Plain-text document sources:

[Start of section]

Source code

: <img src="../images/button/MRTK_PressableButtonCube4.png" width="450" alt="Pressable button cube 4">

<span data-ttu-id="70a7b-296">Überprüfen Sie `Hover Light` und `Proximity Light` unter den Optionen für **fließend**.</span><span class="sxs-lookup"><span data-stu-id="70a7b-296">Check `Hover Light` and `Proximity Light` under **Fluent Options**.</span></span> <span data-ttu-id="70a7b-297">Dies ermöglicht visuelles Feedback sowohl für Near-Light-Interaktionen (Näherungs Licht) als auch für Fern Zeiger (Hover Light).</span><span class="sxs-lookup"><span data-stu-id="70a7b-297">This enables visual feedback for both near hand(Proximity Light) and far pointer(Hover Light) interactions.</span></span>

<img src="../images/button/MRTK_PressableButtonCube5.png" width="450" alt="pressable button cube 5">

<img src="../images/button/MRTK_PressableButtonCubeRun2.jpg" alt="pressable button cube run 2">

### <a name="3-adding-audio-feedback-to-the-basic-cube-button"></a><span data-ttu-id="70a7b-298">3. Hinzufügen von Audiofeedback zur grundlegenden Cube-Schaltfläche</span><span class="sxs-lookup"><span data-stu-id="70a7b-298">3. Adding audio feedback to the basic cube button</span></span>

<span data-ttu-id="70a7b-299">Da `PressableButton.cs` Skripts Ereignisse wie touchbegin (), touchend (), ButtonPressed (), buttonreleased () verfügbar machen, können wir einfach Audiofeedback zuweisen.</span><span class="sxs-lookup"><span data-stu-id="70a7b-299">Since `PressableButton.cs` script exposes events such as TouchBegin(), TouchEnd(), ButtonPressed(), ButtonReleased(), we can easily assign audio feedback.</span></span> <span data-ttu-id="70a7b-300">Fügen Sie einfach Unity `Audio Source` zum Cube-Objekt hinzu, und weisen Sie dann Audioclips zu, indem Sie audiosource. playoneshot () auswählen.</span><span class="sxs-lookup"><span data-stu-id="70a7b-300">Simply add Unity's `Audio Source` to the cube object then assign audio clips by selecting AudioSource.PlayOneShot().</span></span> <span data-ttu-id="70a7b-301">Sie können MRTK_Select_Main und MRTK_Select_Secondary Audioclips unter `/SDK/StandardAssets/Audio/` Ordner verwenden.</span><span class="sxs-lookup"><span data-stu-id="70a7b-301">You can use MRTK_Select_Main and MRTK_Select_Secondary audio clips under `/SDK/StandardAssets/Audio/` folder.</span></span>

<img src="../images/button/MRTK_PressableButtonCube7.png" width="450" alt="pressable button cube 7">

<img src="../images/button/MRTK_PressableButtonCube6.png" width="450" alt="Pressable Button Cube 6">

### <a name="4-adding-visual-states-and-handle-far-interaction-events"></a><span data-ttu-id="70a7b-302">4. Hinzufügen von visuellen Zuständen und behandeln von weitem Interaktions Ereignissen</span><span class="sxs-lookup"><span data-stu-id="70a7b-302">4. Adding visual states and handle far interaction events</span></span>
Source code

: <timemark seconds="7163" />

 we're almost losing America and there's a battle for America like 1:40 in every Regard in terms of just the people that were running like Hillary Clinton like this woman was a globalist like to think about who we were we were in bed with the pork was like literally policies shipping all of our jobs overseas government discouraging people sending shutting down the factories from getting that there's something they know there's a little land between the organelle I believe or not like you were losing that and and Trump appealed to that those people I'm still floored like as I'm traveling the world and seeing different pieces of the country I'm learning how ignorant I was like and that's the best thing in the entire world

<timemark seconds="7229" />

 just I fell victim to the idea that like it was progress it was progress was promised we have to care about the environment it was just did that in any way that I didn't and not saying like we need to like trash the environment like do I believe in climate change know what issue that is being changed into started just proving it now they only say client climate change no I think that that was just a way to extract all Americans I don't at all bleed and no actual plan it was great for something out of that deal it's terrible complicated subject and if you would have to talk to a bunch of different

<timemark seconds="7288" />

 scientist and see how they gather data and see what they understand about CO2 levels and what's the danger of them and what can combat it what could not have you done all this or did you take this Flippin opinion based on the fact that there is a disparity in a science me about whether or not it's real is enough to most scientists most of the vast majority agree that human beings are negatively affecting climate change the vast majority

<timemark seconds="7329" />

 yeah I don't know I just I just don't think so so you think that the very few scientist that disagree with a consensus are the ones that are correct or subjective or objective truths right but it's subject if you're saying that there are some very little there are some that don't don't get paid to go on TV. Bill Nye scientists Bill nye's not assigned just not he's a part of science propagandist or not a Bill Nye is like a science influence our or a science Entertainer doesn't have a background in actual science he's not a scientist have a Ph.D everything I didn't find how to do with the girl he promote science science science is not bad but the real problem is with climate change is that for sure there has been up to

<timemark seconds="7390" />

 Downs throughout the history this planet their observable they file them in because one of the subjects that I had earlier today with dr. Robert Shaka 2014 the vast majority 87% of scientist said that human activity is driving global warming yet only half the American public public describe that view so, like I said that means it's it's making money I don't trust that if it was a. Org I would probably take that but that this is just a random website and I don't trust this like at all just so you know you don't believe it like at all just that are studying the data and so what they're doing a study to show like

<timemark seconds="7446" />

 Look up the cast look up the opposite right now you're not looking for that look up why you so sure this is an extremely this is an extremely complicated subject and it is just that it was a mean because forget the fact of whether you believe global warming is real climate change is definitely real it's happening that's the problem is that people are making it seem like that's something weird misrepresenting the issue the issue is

[End of section]

> ASSIGNMENT
Select each line of the records above that contains the string "seconds" and copy it out.

> ANSWER SECTION
: <timemark seconds="7163" />
<timemark seconds="7229" />
<timemark seconds="7288" />
<timemark seconds="7329" />
<timemark seconds="7390" />
<timemark seconds="7446" />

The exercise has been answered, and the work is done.